İbrahim İLÇİ'yi Yakınları, Yoldaşları Anlatıyor:

 

 

Bir yoldaşı anlatıyor:

 

"Sessiz, sakin bir görünüm altında

bir devrim ustası"

 

Cezaevinde tanımladığımız yönetici konumdaki insanlardan farklıydı. Önlerde, kitlenin tanıdığı, bildiği biri değildi. Sessiz ve mahcup görünümü altında işlerle, cezaevi programıyla ilgisi yokmuş gibi gözükse de DEVRİMCİ SOL tutsakları yönetici etkisini hissederlerdi.
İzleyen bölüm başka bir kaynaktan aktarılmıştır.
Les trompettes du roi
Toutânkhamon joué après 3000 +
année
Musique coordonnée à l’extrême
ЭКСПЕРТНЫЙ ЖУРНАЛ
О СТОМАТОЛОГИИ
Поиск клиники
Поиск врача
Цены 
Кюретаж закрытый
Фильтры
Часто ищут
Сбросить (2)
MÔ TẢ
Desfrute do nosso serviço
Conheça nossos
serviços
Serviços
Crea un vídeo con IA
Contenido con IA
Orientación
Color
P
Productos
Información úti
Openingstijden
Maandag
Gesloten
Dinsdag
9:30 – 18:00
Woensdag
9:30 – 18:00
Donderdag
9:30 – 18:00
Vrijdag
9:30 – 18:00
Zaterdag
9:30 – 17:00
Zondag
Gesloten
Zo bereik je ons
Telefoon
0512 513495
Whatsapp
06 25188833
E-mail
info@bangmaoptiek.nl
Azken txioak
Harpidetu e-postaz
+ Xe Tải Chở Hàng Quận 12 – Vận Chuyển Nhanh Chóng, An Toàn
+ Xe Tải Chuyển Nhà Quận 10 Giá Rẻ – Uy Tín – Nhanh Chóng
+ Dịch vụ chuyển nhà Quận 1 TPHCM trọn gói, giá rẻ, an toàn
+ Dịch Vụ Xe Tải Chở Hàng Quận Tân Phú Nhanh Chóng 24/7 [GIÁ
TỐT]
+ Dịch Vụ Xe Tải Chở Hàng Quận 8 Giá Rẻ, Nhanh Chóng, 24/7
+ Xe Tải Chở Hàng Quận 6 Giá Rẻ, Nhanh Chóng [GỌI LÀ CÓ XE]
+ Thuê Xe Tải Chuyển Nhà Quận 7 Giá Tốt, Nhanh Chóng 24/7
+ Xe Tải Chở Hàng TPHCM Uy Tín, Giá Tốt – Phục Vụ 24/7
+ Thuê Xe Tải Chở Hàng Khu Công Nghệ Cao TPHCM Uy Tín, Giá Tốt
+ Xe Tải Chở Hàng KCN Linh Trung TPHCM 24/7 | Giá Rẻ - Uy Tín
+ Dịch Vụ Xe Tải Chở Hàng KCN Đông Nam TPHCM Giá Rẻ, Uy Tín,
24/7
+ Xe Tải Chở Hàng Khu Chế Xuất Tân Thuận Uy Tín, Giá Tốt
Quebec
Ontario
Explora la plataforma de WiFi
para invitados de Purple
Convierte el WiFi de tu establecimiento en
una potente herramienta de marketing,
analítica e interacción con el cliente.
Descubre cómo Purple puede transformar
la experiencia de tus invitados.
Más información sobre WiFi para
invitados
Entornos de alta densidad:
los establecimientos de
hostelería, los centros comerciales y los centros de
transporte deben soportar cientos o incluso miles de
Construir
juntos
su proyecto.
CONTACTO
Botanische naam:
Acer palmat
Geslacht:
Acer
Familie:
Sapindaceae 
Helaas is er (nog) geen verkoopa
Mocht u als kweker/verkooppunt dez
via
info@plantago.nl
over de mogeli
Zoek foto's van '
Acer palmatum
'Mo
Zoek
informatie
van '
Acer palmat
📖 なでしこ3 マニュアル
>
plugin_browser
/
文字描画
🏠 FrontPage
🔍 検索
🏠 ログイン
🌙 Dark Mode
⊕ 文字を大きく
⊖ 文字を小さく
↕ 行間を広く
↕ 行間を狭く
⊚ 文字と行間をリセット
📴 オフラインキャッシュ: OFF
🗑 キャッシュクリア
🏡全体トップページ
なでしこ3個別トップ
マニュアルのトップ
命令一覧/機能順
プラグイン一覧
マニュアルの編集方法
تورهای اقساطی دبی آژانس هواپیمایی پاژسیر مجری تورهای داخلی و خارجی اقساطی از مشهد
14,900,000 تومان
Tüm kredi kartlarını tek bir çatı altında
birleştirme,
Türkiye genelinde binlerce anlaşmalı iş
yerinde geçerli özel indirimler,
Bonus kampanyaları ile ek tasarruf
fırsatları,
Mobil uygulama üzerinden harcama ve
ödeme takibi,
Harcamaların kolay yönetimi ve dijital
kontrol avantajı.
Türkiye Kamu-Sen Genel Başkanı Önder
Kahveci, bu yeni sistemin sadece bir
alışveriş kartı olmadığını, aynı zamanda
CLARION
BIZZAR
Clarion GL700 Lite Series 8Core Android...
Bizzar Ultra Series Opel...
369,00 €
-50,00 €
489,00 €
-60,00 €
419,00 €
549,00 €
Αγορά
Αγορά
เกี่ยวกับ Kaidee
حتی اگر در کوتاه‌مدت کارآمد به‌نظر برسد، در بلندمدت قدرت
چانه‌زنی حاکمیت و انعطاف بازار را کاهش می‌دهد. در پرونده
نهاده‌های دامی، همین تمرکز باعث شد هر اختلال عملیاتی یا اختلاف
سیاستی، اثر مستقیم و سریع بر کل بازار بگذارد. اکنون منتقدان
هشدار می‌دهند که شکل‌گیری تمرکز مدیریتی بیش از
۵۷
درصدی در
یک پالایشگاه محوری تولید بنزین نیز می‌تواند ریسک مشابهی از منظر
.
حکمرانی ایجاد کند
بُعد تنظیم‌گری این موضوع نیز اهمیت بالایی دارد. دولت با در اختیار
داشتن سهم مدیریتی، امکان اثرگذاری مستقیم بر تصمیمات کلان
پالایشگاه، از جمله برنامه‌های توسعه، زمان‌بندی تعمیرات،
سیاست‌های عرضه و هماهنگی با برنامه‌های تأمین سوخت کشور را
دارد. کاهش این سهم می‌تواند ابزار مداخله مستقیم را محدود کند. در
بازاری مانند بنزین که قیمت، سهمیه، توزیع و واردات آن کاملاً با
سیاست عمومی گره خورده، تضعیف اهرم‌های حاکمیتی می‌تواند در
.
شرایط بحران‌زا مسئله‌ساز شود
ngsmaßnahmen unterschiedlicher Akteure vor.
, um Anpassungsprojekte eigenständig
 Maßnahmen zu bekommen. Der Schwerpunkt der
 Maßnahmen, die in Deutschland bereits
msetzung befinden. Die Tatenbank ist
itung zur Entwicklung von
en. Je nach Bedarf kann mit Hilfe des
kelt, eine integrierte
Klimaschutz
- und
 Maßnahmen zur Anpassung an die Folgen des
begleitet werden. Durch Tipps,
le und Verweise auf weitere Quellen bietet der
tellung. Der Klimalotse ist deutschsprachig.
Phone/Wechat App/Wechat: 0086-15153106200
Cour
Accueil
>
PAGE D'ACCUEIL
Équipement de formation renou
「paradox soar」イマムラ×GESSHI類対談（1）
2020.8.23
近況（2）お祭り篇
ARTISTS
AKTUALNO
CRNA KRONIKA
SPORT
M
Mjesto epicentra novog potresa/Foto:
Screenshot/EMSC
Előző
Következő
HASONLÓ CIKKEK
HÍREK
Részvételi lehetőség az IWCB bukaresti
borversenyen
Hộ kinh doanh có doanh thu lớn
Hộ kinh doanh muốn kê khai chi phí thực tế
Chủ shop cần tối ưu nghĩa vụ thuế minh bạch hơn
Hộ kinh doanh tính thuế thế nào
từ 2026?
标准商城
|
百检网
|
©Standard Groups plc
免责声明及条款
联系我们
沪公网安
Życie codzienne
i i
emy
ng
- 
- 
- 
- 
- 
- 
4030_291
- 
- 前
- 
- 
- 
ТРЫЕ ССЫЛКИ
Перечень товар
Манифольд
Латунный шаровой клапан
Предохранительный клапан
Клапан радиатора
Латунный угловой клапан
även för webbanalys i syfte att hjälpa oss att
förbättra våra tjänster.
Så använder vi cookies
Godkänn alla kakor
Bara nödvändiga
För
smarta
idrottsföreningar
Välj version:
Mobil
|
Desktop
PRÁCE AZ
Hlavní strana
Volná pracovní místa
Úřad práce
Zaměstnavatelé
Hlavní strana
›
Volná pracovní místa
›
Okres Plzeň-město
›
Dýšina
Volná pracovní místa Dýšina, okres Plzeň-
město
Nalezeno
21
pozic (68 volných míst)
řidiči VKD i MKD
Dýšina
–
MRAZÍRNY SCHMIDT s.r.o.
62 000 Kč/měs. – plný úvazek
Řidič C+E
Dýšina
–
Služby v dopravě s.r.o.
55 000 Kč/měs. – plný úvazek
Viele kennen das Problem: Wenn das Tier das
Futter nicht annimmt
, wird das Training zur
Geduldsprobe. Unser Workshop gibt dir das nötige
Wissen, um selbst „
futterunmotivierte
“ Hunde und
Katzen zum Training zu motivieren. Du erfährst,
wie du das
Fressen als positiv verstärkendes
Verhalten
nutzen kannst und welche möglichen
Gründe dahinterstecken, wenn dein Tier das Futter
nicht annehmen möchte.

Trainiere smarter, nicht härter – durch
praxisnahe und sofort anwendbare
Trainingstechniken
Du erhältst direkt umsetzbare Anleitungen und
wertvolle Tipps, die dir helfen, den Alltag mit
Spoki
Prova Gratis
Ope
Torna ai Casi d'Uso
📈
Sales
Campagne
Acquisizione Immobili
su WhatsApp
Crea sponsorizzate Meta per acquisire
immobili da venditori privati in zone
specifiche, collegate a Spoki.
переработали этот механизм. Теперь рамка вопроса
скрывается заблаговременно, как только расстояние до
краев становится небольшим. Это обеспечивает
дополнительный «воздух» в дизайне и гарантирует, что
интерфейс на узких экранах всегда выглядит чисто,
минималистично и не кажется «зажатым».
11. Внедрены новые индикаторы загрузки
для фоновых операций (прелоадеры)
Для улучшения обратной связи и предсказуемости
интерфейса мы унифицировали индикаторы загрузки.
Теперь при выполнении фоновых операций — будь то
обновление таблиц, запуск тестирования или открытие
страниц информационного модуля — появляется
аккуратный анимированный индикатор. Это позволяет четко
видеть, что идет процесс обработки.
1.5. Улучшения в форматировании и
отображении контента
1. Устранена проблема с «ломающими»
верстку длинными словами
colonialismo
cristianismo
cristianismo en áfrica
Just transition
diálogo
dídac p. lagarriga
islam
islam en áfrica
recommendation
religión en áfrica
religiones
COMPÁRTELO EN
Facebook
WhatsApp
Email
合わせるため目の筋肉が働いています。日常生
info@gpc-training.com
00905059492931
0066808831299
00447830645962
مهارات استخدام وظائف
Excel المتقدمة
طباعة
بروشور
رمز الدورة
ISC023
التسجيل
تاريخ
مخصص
Cezaeviyle ilişkilerini belli bir noktada dondurmuş gözükürdü. İbrahim İlçi sorulduğunda veya arandığında elinde bir kitapla, değişmez görünümüyle bulurdunuz onu.

Onun tarafından çizilmemiş, işaretlenmemiş bir kitap bulamazdınız. Özellikle de ısrarla işçi sınıfı üzerine olanları tercih ederdi. Mücadelesi ve örgütlenmesi üzerine.

12 Temmuz'da katledildiğinde, sorumluluğunun Devrimci İşçi Hareketi olduğunu öğrendiğimizde şaşırmadık. Aksine alana çok vakıf bir eleman yerini bulmuş dedik.

Cezaevinde ne idare ne de DEVRİMCİ SOL tutsaklarının dışındaki gruplardan insanlar pek tanımazdı onu. Yani o cezaevinde de iyi bir illegaldi. Cezaevi mücadelesinin gerektirdiği hiçbir sorumluluktan kaçınmadan, enerjisini dışarıya hazırlanmaya harcıyordu.

Cezaevindeki son aylarına yönelik ilginç bir anıyı da aktarmak isteriz sizlere. Yalnız son ayları derken hüküm giymiş birinin geri kalan günleri olarak değerlendirirseniz daha iyi anlarsınız.

Son altı yedi ayın içinde Cevriye'nin özel bir yeri oldu. Cevriye onun güvercininin adıydı. Merdiven başına bırakıldığında, birbirinin tıpatıp aynı 8 hücreden hiç şaşırmaksızın İbrahim'in hücresini ayırt edip oraya giden bir kuştu. Çevresindeki her şeye karşı korkunç duyarlıydı İbrahim İlçi. Duyarlılığı hücredeki bir çiçeğe de, bir güvercine de uzanabilecek büyüklükteydi. Mütevazı, sessiz bir görünüm ve kararlı, coşkulu bir insan. İşte İbrahim İlçi.

 

(Bu anlatım, Haziran Yayınevi tarafından yayınlanan “Bize Ölüm Yok” adlı kitapta yayınlanmıştır.)